As a child in Texas, Tracy Emrich's Halloween experience was epitomized by a house at the end of a cul-de-sac in his neighborhood where neighbors joined together to create a Halloween wonder, including a maze with a witch at its end who bade children to reach into her cauldron for a treat.
"You can't do that these days," he said. "Too many liabilities."
Halloween is like Christmas, Emrich mused, a magical holiday that can make one feel young again.
Jesse D. Watson/MDN
Though Tracy Emrich hopes to have much in place after this weekend, the spectacle in total is reserved solely for the night of Oct. 31, tiki torches and all.
After having been overseas in the U.S. Air Force, Emrich; his wife, Sharon; and their daughter, Kathy, now 22, came to Minot and fell in love with the town, but it was during their 14 years abroad that they decided they wanted to do something special for Halloween upon returning to the U.S. It's now become a part of life annually for the Emrich house since 2002, despite the harrowing snow we sometimes have for All Hallow's Eve.
"The kids that braved it ended up with a lot of candy," he said, with a festive twinkle in his voice reminiscent more of Father Christmas than The Great Pumpkin.
Unfortunately, the high winds prevent Emrich from going to the lengths he'd prefer. "I'd like to do animatronics," he mulled.
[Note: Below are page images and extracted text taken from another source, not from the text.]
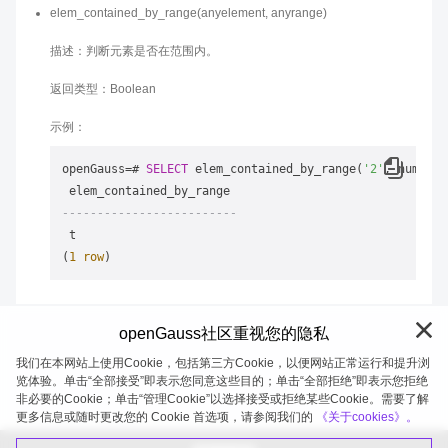
elem_contained_by_range(anyelement, anyrange)
描述：判断元素是否在范围内。
返回类型：Boolean
示例：
openGauss
=
# 
SELECT
 elem_contained_by_range(
'2'
, numrang
-------------------------
 t

(
1
row
openGauss社区重视您的隐私
我们在本网站上使用Cookie，包括第三方Cookie，以便网站正常运行和提升浏
览体验。单击“全部接受”即表示您同意这些目的；单击“全部拒绝”即表示您拒绝
非必要的Cookie；单击“管理Cookie”以选择接受或拒绝某些Cookie。需要了解
openGauss 2026-08-05 19:58:46
更多信息或随时更改您的 Cookie 首选项，请参阅我们的
《关于cookies》。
He's got some new surprises in store for next year, though. "I'm going to buy some Christmas lights and rewire them. I'd love to do a real light and sound show."
Emrich dresses himself in full regalia yearly, enlisting the help of a buddy to hand out candy. Emrich is then free to enjoy the night, frightening adults and children. "I don't scare the little kids," he said, "because that would be wrong. I stand as still as just another decoration." Teenagers, however, are fair game. "I like the challenge."
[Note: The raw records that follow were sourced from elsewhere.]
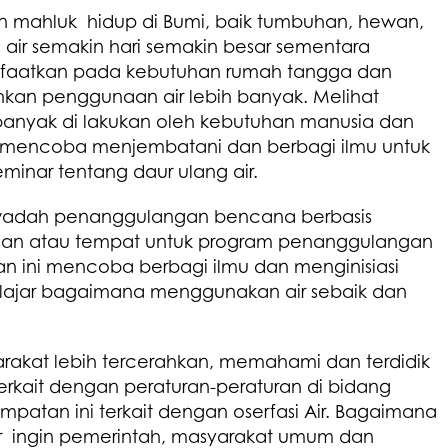
an mahluk hidup di Bumi, baik tumbuhan, hewan,
 air semakin hari semakin besar sementara
anfaatkan pada kebutuhan rumah tangga dan
hkan penggunaan air lebih banyak. Melihat
banyak di lakukan oleh kebutuhan manusia dan
i KSB mencoba menjembatani dan berbagi ilmu untuk
eminar tentang daur ulang air.
wadah penanggulangan bencana berbasis
san atau tempat untuk program penanggulangan
 ini mencoba berbagi ilmu dan menginisiasi
elajar bagaimana menggunakan air sebaik dan
arakat lebih tercerahkan, memahami dan terdidik
kait dengan peraturan-peraturan di bidang
patan ini terkait dengan oserfasi Air. Bagaimana
or ingin pemerintah, masyarakat umum dan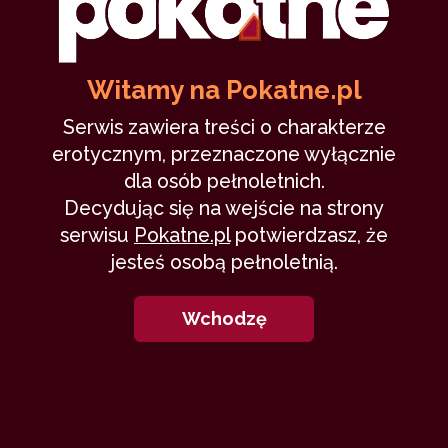
Krystyna
19 września 2020
nauczycielka
kuszenie
podglądanie
26,248
13 min
8.96
/10
Witamy na Pokatne.pl
Serwis zawiera treści o charakterze
erotycznym, przeznaczone wyłącznie
15
dla osób pełnoletnich.
Decydując się na wejście na strony
serwisu
Pokatne.pl
potwierdzasz, że
jesteś osobą pełnoletnią.
Slumsy. Marta i dyrektor
[rework]
Wchodzę
historyczka
2 czerwca 2020
pończochy
grupowo
kuszenie
elegantka
przemoc
30,621
56 min
9.69
/10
While the Emrich Halloween display is not yet finished, he plans to have much done after this weekend; however, it will not be in its full glory until Halloween Night. Tiki torches, gravestones, groundbreakers, ghostly couples, skeletons, zombies, vampire flamingos and Death himself will greet visitors.
Viewers and trick-or-treaters are strongly encouraged, as the Emrichs hope to have an even bigger turn-out this year. It will be impossible to miss on the 1600 block of 1st St. SE.